Previous research on HDL focused on a possible role in atherosclerosis and ASCVD prevention through RCT; however, genetic studies and failures with therapies aimed at increasing HDL-C now question the role and function of HDL in human health and disease. HDL is the most abundant lipoprotein in plasma of most species, pointing to an important role of HDL in humans. Recent observational studies have shown that extreme elevations of HDL-C are associated with increased mortality, leading to speculations that HDL could in some instances be harmful. In addition, evidence from observational and some genetic studies suggest that HDL concentration might be associated with the development of other major non-cardiovascular diseases such as infectious disease, autoimmune disease, and cancer.
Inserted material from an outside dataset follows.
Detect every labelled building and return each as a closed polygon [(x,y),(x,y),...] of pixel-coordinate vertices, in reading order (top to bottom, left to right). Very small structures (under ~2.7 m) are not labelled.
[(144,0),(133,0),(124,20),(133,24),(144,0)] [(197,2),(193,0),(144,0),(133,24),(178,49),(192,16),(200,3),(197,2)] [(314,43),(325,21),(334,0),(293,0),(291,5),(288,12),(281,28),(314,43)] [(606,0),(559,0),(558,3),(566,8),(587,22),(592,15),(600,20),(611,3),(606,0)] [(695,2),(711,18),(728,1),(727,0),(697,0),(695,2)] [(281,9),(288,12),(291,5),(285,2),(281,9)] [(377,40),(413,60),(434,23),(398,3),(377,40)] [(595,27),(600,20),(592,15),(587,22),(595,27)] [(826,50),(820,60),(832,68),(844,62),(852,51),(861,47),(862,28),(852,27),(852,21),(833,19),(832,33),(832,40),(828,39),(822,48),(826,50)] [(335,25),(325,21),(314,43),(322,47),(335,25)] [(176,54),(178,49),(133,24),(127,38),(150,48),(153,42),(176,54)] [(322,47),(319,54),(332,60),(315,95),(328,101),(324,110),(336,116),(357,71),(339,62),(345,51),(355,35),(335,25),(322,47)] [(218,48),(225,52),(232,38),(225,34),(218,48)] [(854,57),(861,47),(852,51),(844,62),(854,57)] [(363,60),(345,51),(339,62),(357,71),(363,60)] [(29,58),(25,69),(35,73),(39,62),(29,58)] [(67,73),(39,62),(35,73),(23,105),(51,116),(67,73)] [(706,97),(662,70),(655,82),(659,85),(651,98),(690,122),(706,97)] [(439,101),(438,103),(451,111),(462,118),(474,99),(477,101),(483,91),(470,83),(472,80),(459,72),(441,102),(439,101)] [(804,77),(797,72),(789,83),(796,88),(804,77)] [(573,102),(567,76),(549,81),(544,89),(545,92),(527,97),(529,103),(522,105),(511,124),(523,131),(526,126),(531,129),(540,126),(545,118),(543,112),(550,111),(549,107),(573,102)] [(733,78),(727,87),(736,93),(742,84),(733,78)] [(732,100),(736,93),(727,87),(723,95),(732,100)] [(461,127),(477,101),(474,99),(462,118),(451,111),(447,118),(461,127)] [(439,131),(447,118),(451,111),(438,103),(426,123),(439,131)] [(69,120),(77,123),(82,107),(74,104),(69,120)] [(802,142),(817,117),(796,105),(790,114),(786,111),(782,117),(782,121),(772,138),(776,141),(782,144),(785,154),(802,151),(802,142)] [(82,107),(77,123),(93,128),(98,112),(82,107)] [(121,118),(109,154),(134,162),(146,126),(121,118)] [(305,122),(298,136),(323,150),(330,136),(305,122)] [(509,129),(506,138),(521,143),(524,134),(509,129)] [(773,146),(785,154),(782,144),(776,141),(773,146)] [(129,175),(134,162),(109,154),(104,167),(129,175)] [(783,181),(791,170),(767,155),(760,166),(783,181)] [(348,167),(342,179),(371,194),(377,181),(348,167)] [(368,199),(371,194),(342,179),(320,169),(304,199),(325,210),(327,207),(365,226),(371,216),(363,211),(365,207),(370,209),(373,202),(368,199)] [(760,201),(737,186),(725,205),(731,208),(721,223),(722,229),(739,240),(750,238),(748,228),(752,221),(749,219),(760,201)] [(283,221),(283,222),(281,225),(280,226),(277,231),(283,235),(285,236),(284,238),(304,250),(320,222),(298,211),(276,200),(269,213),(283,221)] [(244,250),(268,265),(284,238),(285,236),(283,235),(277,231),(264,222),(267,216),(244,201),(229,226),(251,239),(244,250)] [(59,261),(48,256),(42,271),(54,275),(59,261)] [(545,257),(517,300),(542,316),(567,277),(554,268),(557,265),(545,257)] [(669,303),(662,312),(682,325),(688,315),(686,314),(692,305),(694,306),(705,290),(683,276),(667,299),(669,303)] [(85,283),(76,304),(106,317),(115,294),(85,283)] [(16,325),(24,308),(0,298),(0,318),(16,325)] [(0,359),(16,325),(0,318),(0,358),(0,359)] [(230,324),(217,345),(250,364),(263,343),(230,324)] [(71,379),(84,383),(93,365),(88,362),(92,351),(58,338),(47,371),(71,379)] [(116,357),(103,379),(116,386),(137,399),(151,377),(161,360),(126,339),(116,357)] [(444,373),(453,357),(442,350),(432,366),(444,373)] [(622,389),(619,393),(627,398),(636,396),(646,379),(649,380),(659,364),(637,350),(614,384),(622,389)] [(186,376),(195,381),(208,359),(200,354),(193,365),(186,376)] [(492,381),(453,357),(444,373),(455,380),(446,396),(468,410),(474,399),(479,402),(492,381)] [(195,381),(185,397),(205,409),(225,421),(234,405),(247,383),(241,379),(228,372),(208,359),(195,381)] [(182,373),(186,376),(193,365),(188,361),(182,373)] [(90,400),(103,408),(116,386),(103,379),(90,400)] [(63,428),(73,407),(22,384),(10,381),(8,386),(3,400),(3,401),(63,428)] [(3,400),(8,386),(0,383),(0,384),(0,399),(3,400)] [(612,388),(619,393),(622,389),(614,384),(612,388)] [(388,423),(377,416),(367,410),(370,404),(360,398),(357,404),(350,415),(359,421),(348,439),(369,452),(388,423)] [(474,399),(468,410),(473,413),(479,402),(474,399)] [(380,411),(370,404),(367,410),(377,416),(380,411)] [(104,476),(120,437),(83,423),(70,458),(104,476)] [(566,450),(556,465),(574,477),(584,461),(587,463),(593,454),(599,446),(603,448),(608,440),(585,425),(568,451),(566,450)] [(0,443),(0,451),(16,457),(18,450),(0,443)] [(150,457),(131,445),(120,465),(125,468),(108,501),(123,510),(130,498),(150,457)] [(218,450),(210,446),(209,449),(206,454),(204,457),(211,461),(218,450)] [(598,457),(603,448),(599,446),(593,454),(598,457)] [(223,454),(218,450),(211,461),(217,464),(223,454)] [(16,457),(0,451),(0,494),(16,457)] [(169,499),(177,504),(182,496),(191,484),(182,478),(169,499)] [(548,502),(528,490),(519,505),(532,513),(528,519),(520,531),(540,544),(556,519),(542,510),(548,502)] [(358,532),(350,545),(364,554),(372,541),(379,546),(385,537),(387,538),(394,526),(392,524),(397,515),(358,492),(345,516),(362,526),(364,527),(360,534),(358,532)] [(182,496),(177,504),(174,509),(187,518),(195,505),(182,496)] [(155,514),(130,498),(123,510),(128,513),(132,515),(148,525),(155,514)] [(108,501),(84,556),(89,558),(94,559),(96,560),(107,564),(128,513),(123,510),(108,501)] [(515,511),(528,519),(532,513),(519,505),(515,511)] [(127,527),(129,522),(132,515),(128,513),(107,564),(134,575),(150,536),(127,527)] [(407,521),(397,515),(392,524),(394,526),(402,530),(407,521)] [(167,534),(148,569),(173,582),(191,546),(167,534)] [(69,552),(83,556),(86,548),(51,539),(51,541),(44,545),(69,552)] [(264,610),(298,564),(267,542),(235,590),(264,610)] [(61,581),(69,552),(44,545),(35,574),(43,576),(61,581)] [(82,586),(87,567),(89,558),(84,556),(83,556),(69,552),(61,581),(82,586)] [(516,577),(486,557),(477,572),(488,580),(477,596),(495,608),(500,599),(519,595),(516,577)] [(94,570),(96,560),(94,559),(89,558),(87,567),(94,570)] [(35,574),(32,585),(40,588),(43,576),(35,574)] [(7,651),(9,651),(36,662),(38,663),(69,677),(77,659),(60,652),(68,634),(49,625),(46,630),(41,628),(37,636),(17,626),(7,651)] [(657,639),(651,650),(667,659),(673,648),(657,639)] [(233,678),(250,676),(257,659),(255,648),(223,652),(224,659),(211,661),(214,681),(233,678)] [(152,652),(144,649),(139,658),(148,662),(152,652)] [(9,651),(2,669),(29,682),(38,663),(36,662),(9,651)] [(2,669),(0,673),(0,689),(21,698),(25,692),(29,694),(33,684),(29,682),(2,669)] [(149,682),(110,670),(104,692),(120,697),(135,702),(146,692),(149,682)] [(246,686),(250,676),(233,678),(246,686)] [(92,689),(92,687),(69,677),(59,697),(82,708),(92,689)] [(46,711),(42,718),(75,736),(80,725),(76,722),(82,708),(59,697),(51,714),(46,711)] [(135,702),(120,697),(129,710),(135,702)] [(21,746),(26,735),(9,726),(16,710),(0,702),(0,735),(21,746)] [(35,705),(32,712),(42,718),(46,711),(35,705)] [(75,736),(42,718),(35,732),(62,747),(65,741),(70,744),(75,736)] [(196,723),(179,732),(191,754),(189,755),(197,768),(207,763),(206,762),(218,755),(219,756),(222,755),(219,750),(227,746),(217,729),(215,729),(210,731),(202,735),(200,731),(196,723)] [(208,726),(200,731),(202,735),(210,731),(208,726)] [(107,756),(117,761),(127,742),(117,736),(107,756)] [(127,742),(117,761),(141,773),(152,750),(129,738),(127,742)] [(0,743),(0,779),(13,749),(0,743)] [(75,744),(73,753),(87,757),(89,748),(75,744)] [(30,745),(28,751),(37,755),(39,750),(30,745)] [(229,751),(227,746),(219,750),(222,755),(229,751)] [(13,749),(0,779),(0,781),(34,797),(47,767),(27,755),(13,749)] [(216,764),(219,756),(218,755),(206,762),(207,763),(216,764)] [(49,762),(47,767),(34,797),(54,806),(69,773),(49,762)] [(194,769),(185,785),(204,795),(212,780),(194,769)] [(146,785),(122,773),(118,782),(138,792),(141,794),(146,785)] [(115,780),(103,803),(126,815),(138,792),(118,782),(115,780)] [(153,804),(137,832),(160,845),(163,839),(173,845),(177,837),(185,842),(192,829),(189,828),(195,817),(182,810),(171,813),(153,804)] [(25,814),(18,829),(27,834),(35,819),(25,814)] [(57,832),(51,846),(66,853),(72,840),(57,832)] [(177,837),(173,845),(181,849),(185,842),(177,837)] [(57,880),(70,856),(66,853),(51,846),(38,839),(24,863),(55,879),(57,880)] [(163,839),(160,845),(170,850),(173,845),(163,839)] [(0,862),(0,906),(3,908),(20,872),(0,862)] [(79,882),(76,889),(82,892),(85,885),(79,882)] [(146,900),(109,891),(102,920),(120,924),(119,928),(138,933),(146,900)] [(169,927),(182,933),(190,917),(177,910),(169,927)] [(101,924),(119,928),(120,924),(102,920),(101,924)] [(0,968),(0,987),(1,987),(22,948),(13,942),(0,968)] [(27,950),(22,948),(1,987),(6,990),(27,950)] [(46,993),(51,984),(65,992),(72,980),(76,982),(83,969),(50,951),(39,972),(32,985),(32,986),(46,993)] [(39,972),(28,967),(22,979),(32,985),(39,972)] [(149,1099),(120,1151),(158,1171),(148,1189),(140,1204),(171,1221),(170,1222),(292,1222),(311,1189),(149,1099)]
Because of the CE for TG heterotypic exchange between HDL and TG-rich lipoproteins, low HDL-C is a stable marker of average high TG and remnant cholesterol. This suggests that low HDL-C can be used to monitor long-term average high TG and remnant cholesterol, analogous to high HbA1c as a long-term monitor of average high glucose levels.

Primary versus secondary dyslipoproteinemias

When dyslipidemia is first identified, it should be determined whether it is a primary or secondary lipoprotein disorder. Secondary influences include diet, alcohol intake and lifestyle, other diseases, as well as numerous pharmacologic agents, such as steroids, isotretinoin, β-blockers, and antiretroviral agents. The diagnosis of a primary disorder of lipoprotein metabolism is made after secondary causes have been ruled out ( Table 36.18 ), or when the underlying genetic etiology is identified.

Polygenic and monogenic lipoprotein disorders

Most lipoprotein disorders have polygenic or multifactorial causes with small culmulative contributions by many genes or susceptible genes which might have been influenced by environmental factors and familial factors. Through genome wide association studies, a great number of genes have been identified that are associated with various lipid abnormalities.

Monogenic disorders are typically rare, and caused predominantly by variations in a single gene with a large effect. They often have a recognizable familial inheritance pattern. To diagnose monogenic disorders, family history is important, not only for diagnosis, but also for family screening to clearly identify family members at risk. Recent advances in genetic technologies, with expanding availability and decreasing costs, have enabled and increased the ability to identify disease-causing mutations. Therefore it has become feasible to categorize these disorders according to their underlying genetic etiologies.